Supersymmetric electric-magnetic duality of hypergravity

Abstract

Hypergravity is the theory in which the graviton, of spin-2, has a supersymmetric partner of spin-$5/2$. There are ``no-go'' theorems that prevent interactions in these higher spin theories. However, it appears that one can circumvent them by bringing in an infinite tower of higher spin fields. With this possibility in mind, we study herein the electric-magnetic duality invariance of hypergravity. The analysis is carried out in detail for the free theory of the spin-$(2,5/2)$ multiplet, and it is indicated how it may be extended to the infinite tower of higher spins.
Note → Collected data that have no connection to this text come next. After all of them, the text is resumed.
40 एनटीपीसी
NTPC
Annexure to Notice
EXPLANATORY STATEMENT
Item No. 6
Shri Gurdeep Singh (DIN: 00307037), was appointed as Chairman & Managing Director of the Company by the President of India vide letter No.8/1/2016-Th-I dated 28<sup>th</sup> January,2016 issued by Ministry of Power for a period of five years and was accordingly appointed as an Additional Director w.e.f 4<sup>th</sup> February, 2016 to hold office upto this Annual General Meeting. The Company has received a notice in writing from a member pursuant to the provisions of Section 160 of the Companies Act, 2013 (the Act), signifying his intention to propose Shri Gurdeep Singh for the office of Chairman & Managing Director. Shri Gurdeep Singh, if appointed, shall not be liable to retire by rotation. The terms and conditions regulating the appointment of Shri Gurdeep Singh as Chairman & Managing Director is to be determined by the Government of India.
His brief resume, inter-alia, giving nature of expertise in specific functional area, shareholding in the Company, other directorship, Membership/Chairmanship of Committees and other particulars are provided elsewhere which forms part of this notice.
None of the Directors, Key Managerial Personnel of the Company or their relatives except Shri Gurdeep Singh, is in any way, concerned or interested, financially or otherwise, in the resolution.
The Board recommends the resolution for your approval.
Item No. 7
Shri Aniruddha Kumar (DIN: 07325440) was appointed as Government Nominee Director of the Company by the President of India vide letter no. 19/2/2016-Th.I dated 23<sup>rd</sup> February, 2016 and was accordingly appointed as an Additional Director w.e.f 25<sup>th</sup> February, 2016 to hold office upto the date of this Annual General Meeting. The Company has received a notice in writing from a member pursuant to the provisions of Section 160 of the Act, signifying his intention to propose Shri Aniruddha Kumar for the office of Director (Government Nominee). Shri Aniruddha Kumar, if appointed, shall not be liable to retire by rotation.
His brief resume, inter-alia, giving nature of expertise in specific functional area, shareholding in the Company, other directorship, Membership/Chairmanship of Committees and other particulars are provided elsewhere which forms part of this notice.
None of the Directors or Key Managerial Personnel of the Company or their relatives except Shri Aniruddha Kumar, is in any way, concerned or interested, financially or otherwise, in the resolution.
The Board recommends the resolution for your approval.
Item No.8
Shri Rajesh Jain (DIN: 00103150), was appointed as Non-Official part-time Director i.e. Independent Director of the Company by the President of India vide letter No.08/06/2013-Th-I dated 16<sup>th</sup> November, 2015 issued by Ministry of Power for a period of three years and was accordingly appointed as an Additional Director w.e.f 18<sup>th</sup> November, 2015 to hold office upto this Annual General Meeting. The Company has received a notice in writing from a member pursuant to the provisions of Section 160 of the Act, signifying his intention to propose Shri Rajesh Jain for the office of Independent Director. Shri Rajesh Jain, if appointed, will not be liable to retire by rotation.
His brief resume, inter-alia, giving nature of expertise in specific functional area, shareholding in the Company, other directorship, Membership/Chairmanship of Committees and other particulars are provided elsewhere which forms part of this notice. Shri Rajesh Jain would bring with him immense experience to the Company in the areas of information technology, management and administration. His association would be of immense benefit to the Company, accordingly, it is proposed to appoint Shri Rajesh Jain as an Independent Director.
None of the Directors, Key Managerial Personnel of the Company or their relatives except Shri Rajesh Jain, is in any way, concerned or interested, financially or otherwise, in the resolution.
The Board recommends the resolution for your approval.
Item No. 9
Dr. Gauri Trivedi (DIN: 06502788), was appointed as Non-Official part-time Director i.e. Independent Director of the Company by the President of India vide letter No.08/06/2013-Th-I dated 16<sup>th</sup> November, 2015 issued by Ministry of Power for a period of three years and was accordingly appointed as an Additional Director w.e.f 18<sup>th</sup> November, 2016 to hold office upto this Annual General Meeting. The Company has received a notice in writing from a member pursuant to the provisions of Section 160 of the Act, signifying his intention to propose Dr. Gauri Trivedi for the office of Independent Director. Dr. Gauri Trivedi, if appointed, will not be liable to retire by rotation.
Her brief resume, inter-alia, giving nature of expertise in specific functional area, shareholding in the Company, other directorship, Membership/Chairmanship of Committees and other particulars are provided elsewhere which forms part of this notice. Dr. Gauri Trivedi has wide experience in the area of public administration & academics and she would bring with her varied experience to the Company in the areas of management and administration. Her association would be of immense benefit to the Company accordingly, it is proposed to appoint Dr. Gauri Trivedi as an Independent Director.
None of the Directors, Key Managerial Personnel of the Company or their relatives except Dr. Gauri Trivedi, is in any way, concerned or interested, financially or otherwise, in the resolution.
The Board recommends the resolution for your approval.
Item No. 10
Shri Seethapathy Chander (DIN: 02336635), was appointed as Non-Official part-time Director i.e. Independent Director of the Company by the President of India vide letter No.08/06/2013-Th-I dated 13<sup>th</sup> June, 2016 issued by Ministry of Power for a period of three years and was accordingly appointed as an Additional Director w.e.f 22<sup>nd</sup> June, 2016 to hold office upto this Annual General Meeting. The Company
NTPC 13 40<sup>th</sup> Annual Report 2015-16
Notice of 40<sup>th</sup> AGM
Interactions are not considered. The procedure is the same that was employed recently for the spin-$(3/2,2)$ multiplet of supergravity. One introduces new potentials (``prepotentials'') by solving the constraints of the Hamiltonian formulation. In terms of the prepotentials, the action is written in a form in which its electric-magnetic duality invariance is manifest. The prepotential action is local, but the spacetime invariance is not manifest. Just as for the spin-2 and spin-$(3/2,2)$ cases, the gauge symmetries of the prepotential action take a form similar to those of the free conformal theory of the same multiplet. The automatic emergence of gauge conformal invariance, out of demand for manifest duality invariance, is yet more evidence of the subtle interplay between duality invariance and spacetime symmetry. We also compare and contrast the formulation with that of the analogous spin-$(1,3/2)$ multiplet.